“May God guide your steps, may He crown your efforts with success, and may He return you to us safe and victorious.”

He went round the room, swinging the censer rhythmically before each pile of baggage and uttering little prayers. This was the traditional ceremony of the blessing of the baggage, made sacred by ages of Arab usage at the setting out of a caravan. It has largely fallen into disuse in these latter days, but in the house of my father, who walks through life deeply absorbed in scholarship and the faith of the Prophet, it was the most natural thing in the world, when the only son was going forth into the desert.

As I stood before the saintly man to receive his blessing, I was no longer an Egyptian of to-day but a Bedouin going back to the desert where his father’s fathers had pitched their tents.

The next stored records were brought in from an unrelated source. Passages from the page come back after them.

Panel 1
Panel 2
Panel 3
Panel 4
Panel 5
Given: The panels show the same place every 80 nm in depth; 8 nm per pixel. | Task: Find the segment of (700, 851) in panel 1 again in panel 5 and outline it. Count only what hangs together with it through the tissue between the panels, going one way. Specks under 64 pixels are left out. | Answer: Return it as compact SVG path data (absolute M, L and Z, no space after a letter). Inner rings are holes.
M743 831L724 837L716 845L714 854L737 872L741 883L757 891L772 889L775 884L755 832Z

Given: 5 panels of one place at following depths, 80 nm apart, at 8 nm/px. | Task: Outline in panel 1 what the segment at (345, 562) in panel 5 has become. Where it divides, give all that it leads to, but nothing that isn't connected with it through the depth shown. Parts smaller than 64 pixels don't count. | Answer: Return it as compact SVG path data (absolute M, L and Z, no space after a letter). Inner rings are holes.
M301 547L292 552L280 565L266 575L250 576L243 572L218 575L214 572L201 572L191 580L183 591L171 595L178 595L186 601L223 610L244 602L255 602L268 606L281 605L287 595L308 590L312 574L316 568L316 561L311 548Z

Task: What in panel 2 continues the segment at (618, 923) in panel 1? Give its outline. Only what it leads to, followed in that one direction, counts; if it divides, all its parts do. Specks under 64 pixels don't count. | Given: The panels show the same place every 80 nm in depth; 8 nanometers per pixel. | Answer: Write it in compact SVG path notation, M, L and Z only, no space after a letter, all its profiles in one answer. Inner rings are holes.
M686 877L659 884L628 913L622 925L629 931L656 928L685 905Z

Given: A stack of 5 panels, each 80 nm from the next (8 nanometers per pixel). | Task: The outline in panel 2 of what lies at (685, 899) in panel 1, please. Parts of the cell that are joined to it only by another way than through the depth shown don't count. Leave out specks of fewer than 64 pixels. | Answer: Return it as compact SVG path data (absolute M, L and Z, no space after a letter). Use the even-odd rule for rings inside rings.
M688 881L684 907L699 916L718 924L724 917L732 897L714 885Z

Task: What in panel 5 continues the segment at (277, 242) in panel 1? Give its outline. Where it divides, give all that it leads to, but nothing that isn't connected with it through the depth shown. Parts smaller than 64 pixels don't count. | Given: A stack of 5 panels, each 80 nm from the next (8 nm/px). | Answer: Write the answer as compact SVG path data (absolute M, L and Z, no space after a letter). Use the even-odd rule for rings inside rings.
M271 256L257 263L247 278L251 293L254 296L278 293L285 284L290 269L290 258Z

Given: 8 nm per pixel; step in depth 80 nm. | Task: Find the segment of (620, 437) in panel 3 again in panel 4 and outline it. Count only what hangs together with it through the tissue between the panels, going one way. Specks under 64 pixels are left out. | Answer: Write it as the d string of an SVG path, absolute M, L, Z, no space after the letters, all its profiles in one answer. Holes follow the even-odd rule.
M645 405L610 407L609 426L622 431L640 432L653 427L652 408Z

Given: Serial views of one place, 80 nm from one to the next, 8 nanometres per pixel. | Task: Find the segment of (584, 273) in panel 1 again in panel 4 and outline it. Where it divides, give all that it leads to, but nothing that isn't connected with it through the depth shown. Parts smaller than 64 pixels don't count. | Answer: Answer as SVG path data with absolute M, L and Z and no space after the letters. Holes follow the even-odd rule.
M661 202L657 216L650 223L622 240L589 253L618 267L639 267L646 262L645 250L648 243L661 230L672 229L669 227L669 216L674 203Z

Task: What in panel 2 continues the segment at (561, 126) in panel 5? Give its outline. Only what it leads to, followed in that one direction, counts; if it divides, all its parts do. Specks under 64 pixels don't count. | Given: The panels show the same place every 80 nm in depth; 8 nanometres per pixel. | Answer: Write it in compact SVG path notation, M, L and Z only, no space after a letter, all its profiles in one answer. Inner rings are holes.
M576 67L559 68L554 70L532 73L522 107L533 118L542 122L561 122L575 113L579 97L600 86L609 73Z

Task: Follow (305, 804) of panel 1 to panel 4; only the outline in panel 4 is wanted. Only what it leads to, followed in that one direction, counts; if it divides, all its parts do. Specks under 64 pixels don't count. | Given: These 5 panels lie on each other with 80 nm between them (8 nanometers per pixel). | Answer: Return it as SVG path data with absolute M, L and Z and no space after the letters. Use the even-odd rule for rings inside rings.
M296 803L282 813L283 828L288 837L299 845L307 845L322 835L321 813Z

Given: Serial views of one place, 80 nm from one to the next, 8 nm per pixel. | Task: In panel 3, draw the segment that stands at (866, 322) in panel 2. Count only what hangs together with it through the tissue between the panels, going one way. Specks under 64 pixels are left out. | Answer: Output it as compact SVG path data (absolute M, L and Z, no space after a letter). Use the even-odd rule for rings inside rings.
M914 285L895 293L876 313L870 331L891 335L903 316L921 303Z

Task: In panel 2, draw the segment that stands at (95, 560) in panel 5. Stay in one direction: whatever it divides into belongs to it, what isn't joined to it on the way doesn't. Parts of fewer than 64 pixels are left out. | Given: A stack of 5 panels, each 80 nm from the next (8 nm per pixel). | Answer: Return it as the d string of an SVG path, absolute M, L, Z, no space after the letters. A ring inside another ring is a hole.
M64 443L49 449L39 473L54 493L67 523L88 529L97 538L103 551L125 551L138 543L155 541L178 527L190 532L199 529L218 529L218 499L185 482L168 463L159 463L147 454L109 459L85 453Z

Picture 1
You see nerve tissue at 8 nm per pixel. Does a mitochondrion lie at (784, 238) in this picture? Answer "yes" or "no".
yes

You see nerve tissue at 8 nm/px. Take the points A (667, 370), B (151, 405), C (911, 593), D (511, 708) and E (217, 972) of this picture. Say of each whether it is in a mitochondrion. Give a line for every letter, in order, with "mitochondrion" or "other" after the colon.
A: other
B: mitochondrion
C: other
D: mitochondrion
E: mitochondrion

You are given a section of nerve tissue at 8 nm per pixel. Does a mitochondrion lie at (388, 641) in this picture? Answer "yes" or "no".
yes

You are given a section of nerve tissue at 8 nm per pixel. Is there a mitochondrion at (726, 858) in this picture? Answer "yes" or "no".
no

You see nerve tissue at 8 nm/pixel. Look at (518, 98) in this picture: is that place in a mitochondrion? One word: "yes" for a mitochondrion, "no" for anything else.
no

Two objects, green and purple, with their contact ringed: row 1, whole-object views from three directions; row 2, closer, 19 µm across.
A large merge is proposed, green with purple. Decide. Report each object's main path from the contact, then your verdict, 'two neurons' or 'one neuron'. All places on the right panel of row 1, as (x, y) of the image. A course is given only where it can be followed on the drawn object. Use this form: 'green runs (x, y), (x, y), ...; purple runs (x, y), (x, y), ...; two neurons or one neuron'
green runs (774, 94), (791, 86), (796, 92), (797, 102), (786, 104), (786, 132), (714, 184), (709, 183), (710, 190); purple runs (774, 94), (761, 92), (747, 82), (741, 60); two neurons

Then I turned and went to my father.

For fifteen years, since I had been sent to Europe for my education, our ways had rarely met. Sometimes I wished that I had studied the subjects in which he was interested so that I might profit by his profound learning.

“He is going to live in another generation; let him get the education he will need for it,” my father had said once of a fellow-scholar of mine. But now when I was returning to the desert from which our forefathers had come we knew what was in each other’s minds and understood.

After a moment’s silence, he put his hands on my shoulders and prayed, “May safety be your companion, may God guide your steps, may He give you fortitude, and may He give success to your undertakings.”

The baggage blessed, Abdullahi and Ahmed took the heavy stuff and set out for Sollum, leaving with me the scientific instruments and the cameras for more careful handling. On December 19 I left Alexandria by boat for Sollum.